Role of Serum Cystatin C Levels in Preterm Neonates with Respiratory Distress Syndrome in Diagnosing Neonatal AKI
SC07-SC10
Correspondence
Dr. Mohd Ashraf,
30-MIG Colony, Masjid Rehmat, Bemina, Srinagar-90018, Jammu and Kashmir, India.
E-mail: aashraf05@gmail.com
Introduction: Despite major advances in perinatal and neonatal care in Respiratory Distress Syndrome (RDS) prevention and treatment, a considerable number of these neonates suffer from RDS along with Acute Kidney Injury (AKI), and concomitant occurrence of RDS and AKI in neonates is associated with poor outcome.
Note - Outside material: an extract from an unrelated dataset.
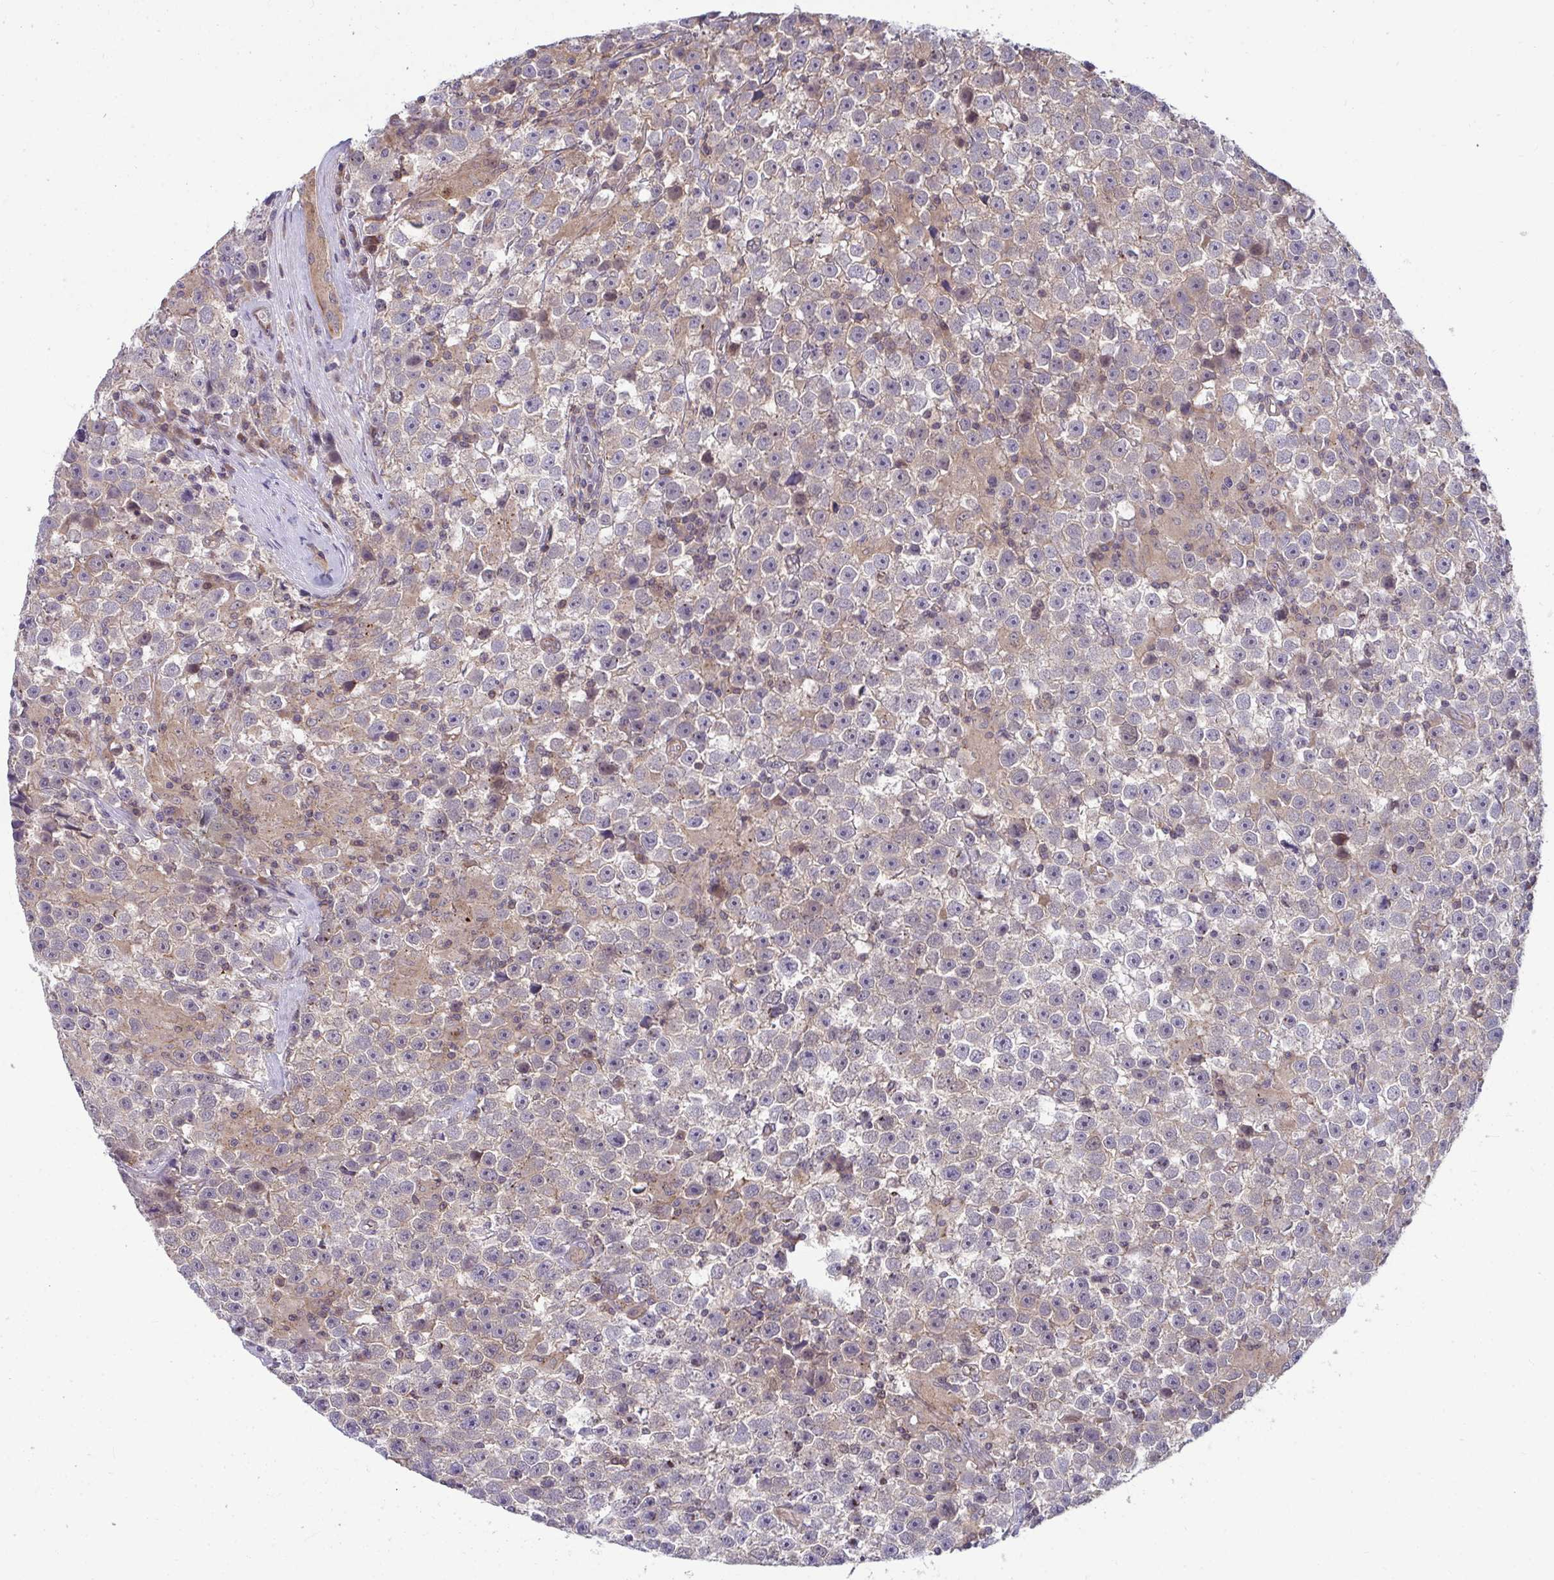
{"staining": {"intensity": "weak", "quantity": "25%-75%", "location": "cytoplasmic/membranous"}, "tissue": "testis cancer", "cell_type": "Tumor cells", "image_type": "cancer", "snomed": [{"axis": "morphology", "description": "Seminoma, NOS"}, {"axis": "topography", "description": "Testis"}], "caption": "Protein analysis of testis seminoma tissue shows weak cytoplasmic/membranous positivity in about 25%-75% of tumor cells.", "gene": "IST1", "patient": {"sex": "male", "age": 31}}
Aim: To determine Serum Cystatin C (sCysC) level and Serum Creatinine (sCr) level in preterm neonates with RDS, and to find correlation, if any, between the sCysC level and sCr level in diagnosing neonatal AKI in them.
Materials and Methods: After dividing the preterm neonates into three groups based on Gestational Age (GA): (24-27 weeks; five each in cases and controls; 28-33 weeks; 15 each in cases and controls; and 34-37 weeks; 20 each in cases and controls), two case-control analyses were conducted. In the first one, sCysC levels were compared between neonates with RDS and the control group. In the second one, sCysC levels were compared between neonates having RDS and AKI (RDS-AKI subgroup), neonates having RDS but no AKI (RDS-no AKI subgroup), and the healthy control group. Student’s Independent t-test was used for statistical analyses.
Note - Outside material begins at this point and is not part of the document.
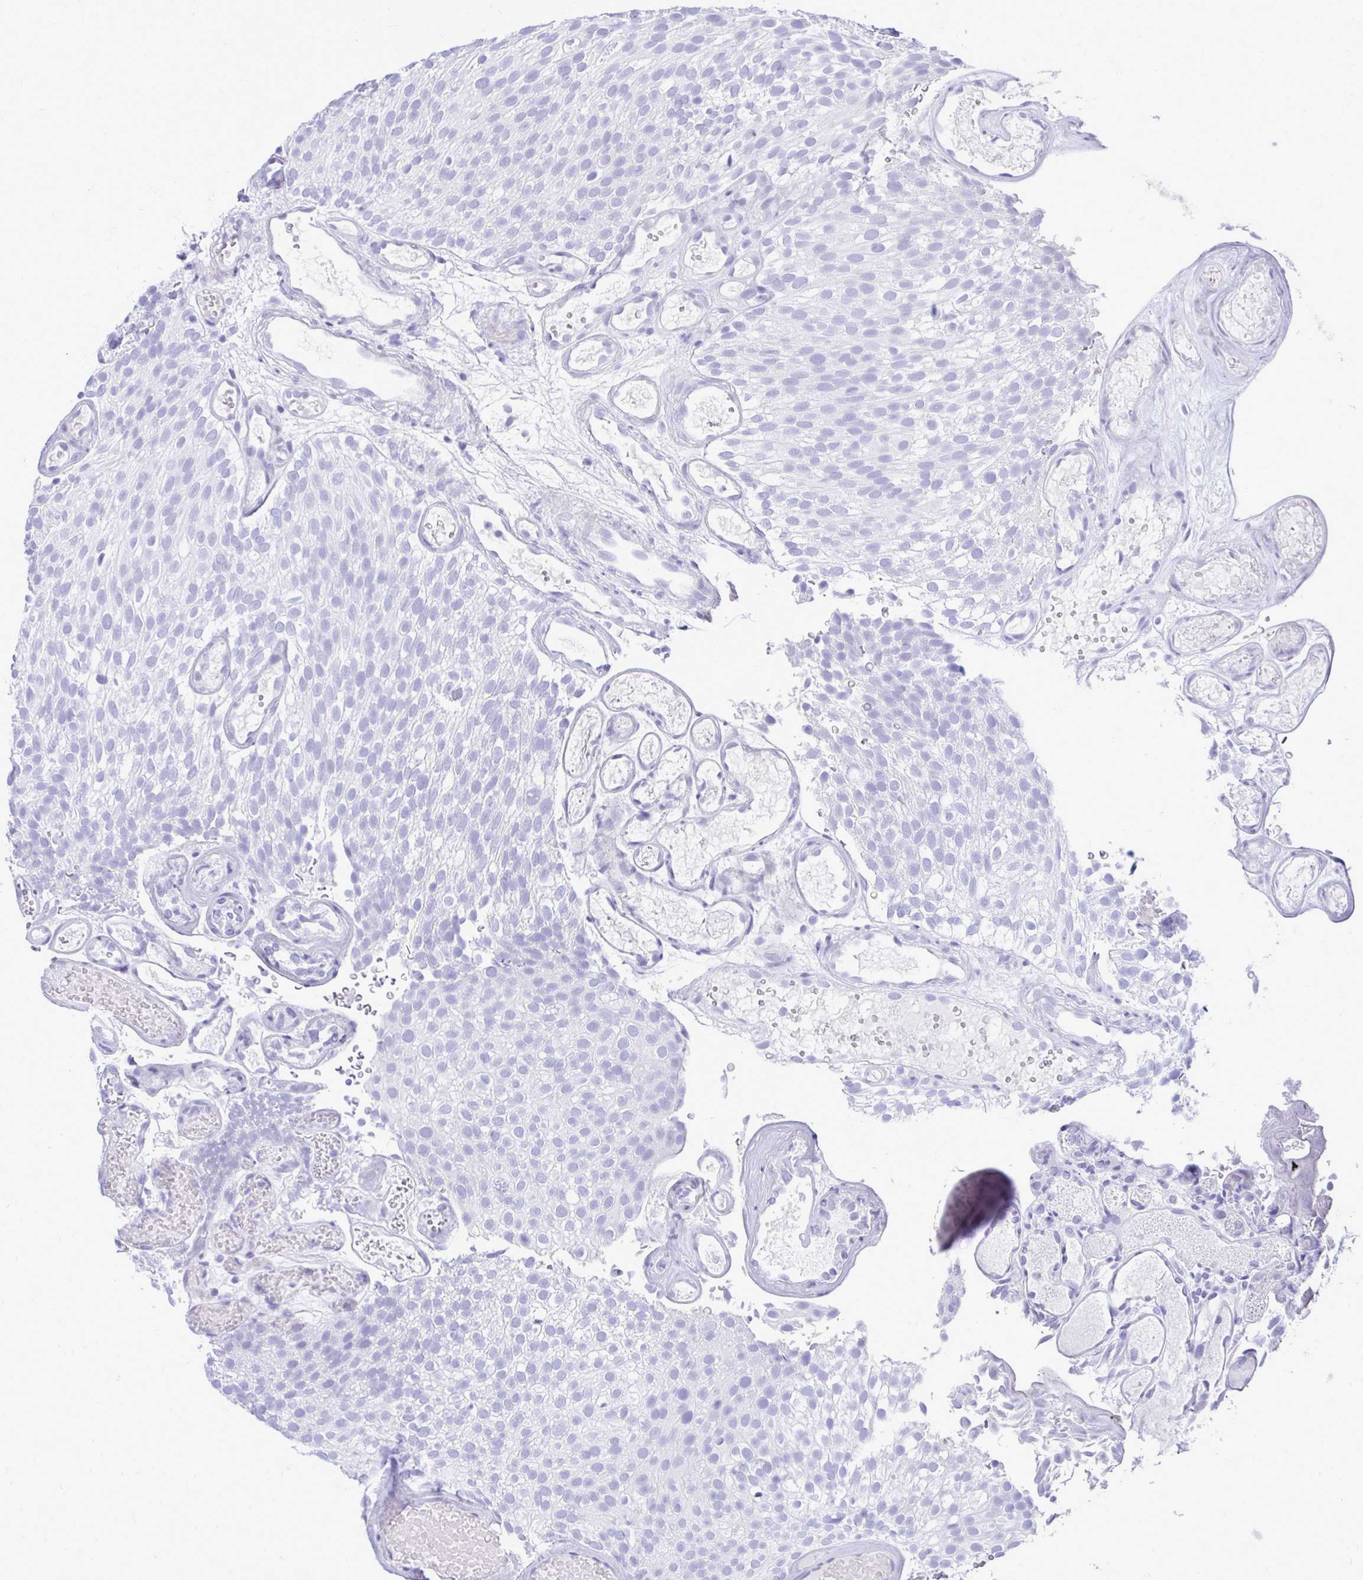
{"staining": {"intensity": "negative", "quantity": "none", "location": "none"}, "tissue": "urothelial cancer", "cell_type": "Tumor cells", "image_type": "cancer", "snomed": [{"axis": "morphology", "description": "Urothelial carcinoma, Low grade"}, {"axis": "topography", "description": "Urinary bladder"}], "caption": "High magnification brightfield microscopy of urothelial cancer stained with DAB (brown) and counterstained with hematoxylin (blue): tumor cells show no significant positivity.", "gene": "ANKDD1B", "patient": {"sex": "male", "age": 78}}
Results: Out of 80 preterm neonates, 40 had RDS and 40 were healthy without RDS taken as controls. There were 10 neonates with AKI (RDS-AKI sub-group), and 30 neonates with RDS without AKI (RDS-no AKI sub-group). No significant differences in sCr levels were found among the RDS and control subgroups on day 3rd and day 30th of life (p=0.151 and 0.658). Serum Cystatin C levels in the RDS-AKI subgroup were significantly higher than in both the RDS-no AKI subgroup and the control group on day-3 (p<0.001). Statistically significant differences in birth weights were observed among the RDS-AKI, RDS-no AKI and control subgroups as depicted in (p=0.025).
Conclusion: sCysC is an independent predictor of AKI in preterm neonates with RDS.